When it became apparent that my colleague wasn’t going to be able to attend the library’s communications and marketing group meeting, I sought the input of the other group members, who agreed that the meeting should go ahead. I put myself forward to chair the meeting, even though it’s something I’ve never done before, because I was aware that with the communications and marketing officer absent, I was the person who knew the most about what was going on and the person best placed to act as chair. This was a challenge for me, as I had to sort out the confusion surrounding whether the meeting was to take place, as well as prepare for the meeting, in a matter of hours. The meeting itself though went well; we kept to the agenda and to time, the group came up with a list of actions assigned to different members, and I was thanked for chairing the meeting by the group (which was nice!).

And the Easter vacation and Library 24/7 marketing?

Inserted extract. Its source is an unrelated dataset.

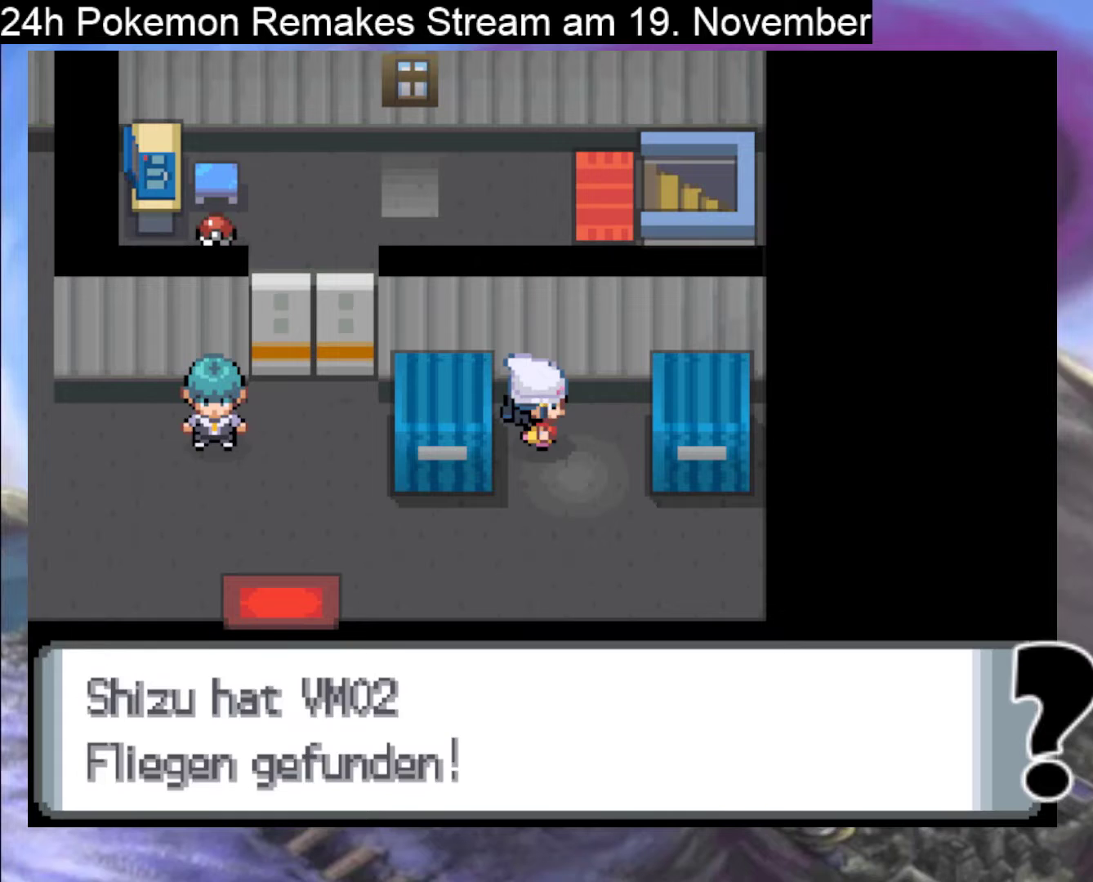
{"buttons": ["B", "DPAD_DOWN"], "events": [[33, "B", "down"], [167, "B", "up"], [233, "B", "down"], [367, "B", "up"], [467, "B", "down"], [467, "DPAD_DOWN", "down"]]}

Well, it hasn’t been perfect, and with so much going on and only one of me I made some mistakes – I forgot to distribute the Easter weekend opening hours posters around to the other library sites until a couple of days before the Easter weekend, for example. Similarly, although I managed to get permissions to make changes to the complicated PHP database behind the library’s opening hours web pages, with nobody to show me how to work it, our opening hours pages were completely wrong at the start of Good Friday and customers were waiting at the Main Library doors an hour or so before we opened. But despite these blips, I got the information out there and the remaining copy and design work was completed to a high standard to form a coherent campaign. The publicity materials were organised and scheduled so that the campaign could be rolled out in my absence online, around the five library sites and the rest of the university at the beginning of the 24/7 period, and I was able to delegate tasks out to colleagues as appropriate.

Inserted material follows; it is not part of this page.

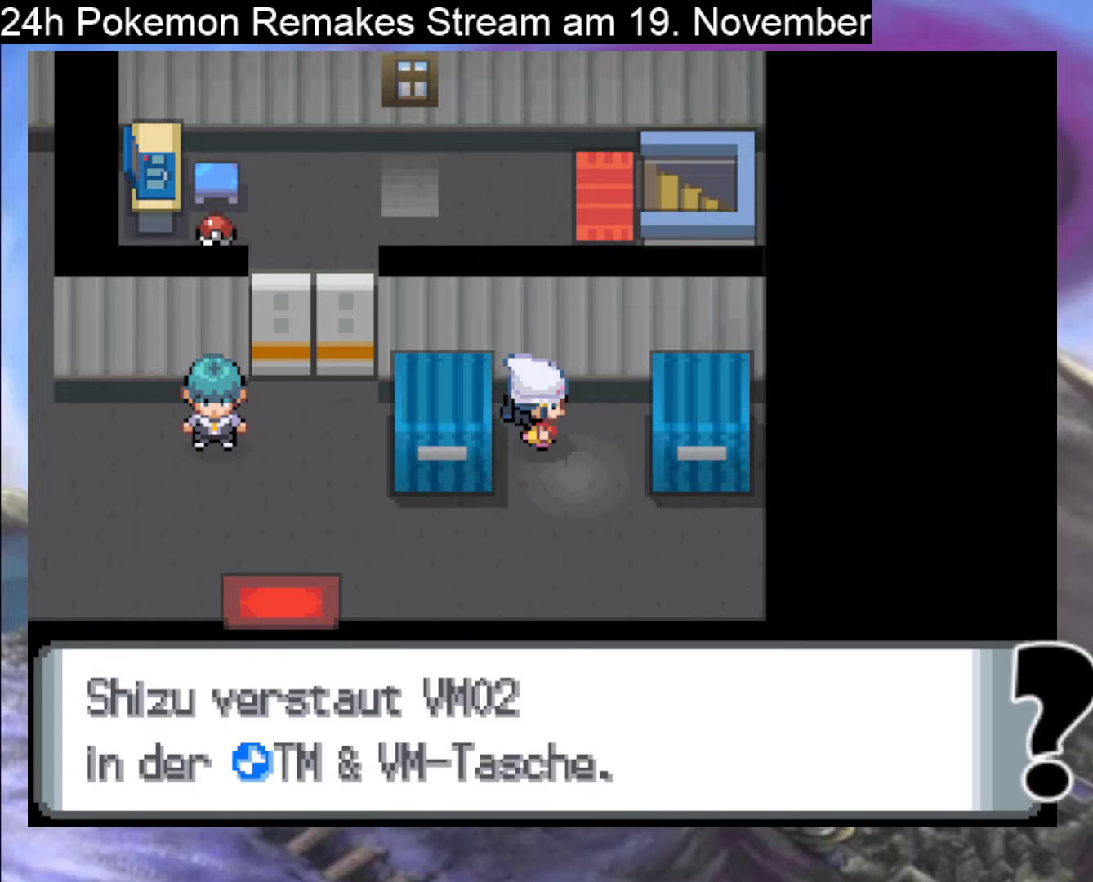
{"buttons": ["DPAD_LEFT"], "events": [[133, "B", "up"], [200, "B", "down"], [367, "DPAD_DOWN", "up"], [367, "DPAD_LEFT", "down"], [400, "B", "up"]]}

Service performance: It goes without saying that no matter what is happening behind the scenes, you want your customers to have a positive experience of your service. It really doesn’t matter that taking on responsibility for communications and marketing tasks isn’t necessarily my job, or that I prefer things to be slightly less rushed. My job, as a Library Assistant, is to assist with the overall performance of the library as a service; getting the message out about the disruption to the library catalogue and about Library 24/7, which has massive cost implications, was a service priority. And although it might not have been quite as smooth as last year, I would say that these messages were communicated effectively.

Works well under pressure? I think so.